> **What the exercise asks**
Omit all pictures, then retype the data exactly as given.

> **Data shown**

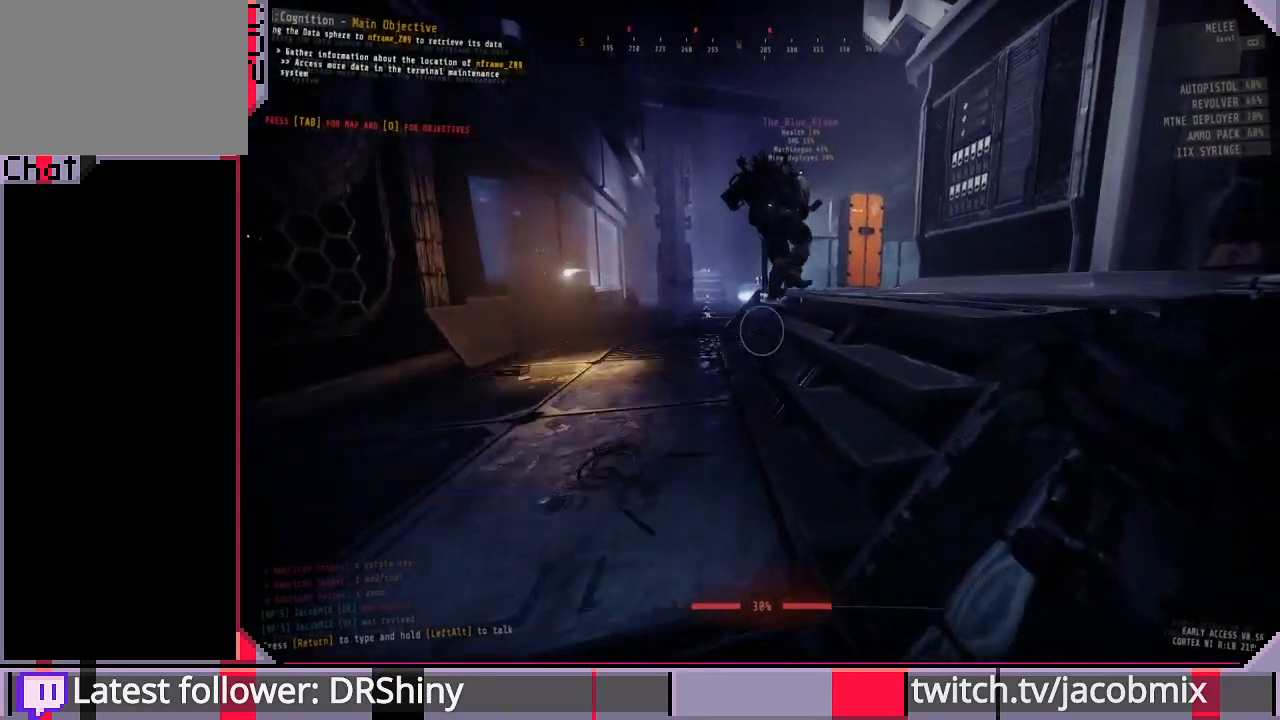
{"keys": ["d", "w"], "mouse": ["left"], "events": [[67, "w", "up"], [333, "w", "down"], [367, "mouse_left", "down"]]}
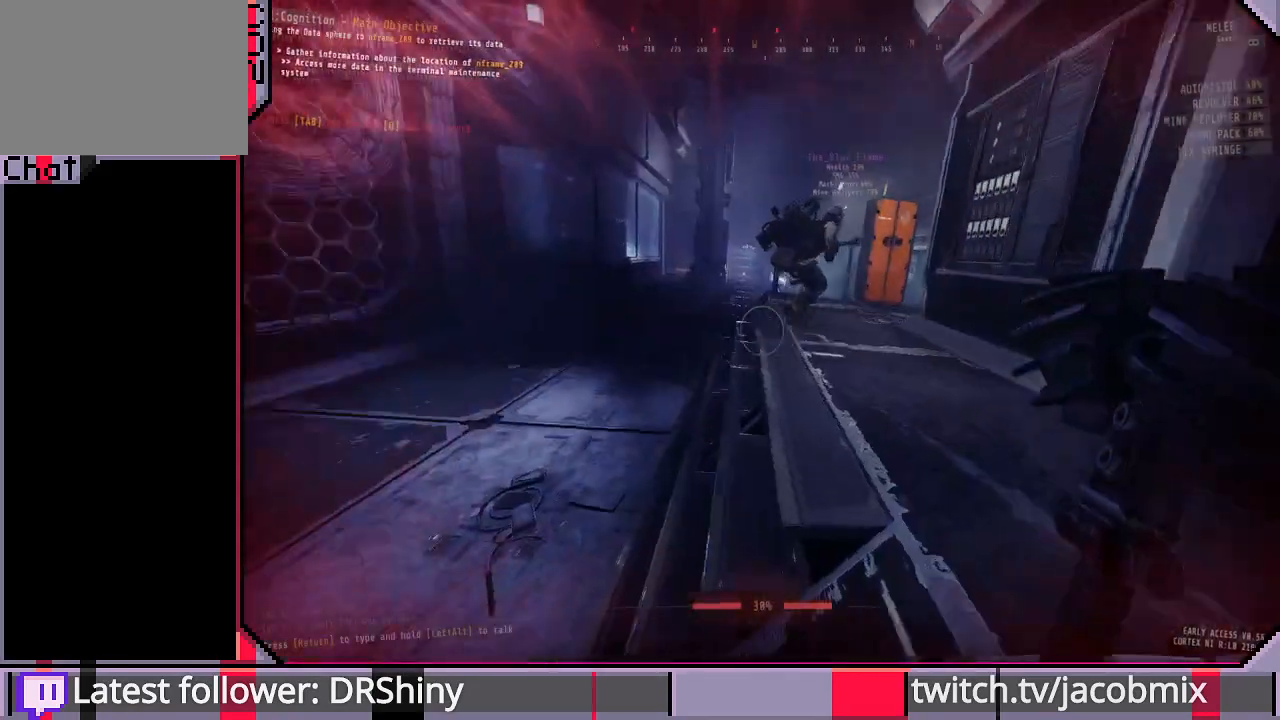
{"keys": ["shift", "w"], "mouse": ["left"], "events": [[33, "ctrl", "down"], [200, "ctrl", "up"], [200, "d", "up"], [433, "shift", "down"]]}
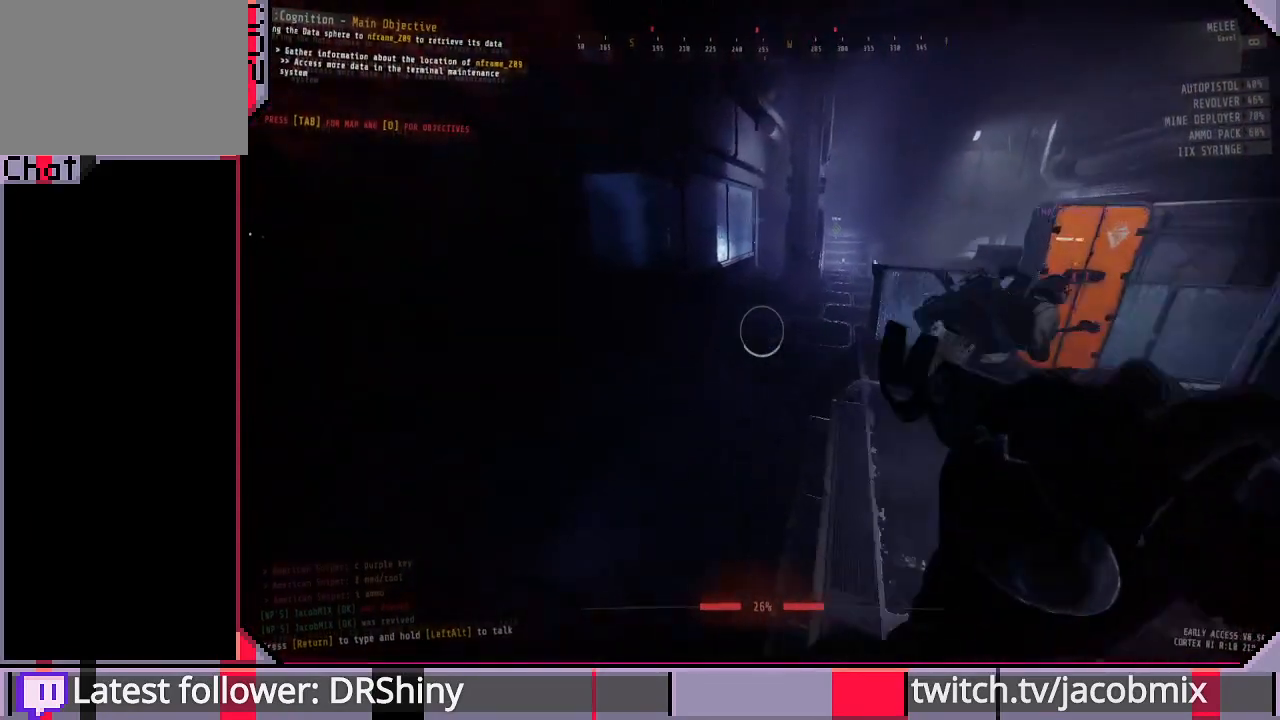
{"keys": ["shift", "w"], "mouse": ["left"], "events": []}
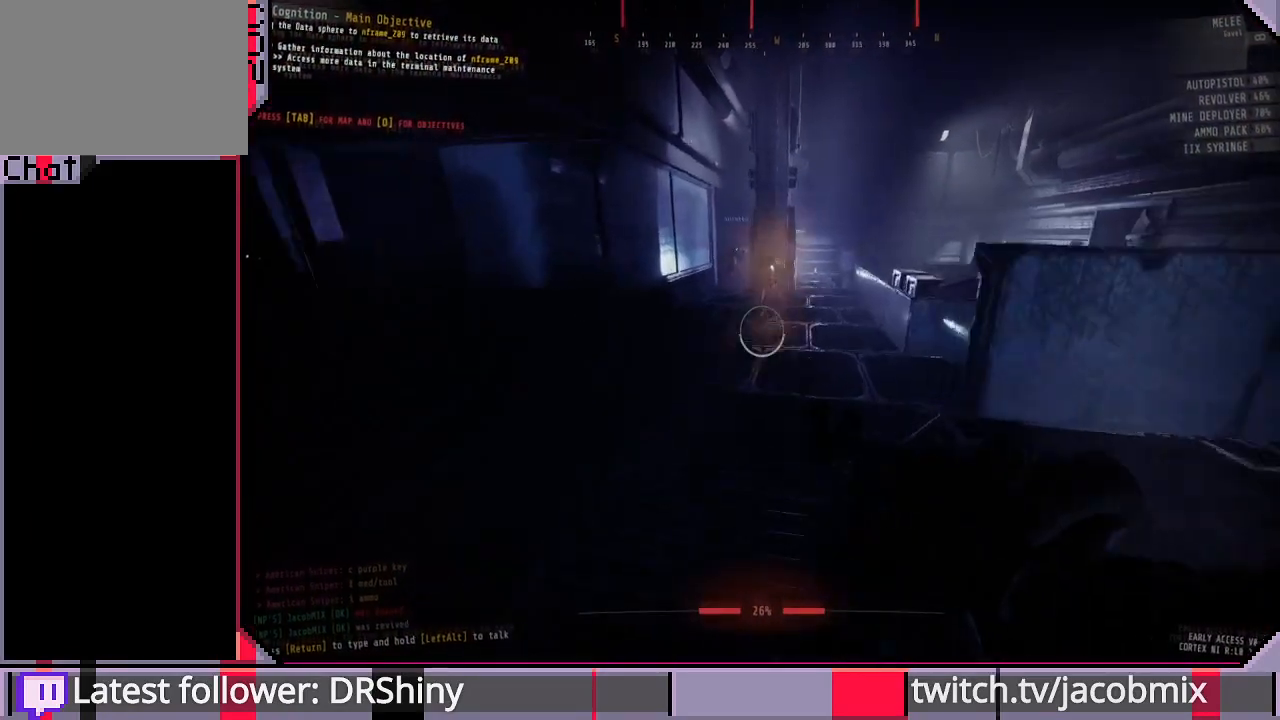
{"keys": ["a", "shift", "w"], "mouse": ["left"], "events": [[200, "a", "down"]]}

> **Answer section**
{"keys": ["d", "w"], "mouse": ["left"], "events": [[67, "w", "up"], [333, "w", "down"], [367, "mouse_left", "down"]]}
{"keys": ["shift", "w"], "mouse": ["left"], "events": [[33, "ctrl", "down"], [200, "ctrl", "up"], [200, "d", "up"], [433, "shift", "down"]]}
{"keys": ["shift", "w"], "mouse": ["left"], "events": []}
{"keys": ["a", "shift", "w"], "mouse": ["left"], "events": [[200, "a", "down"]]}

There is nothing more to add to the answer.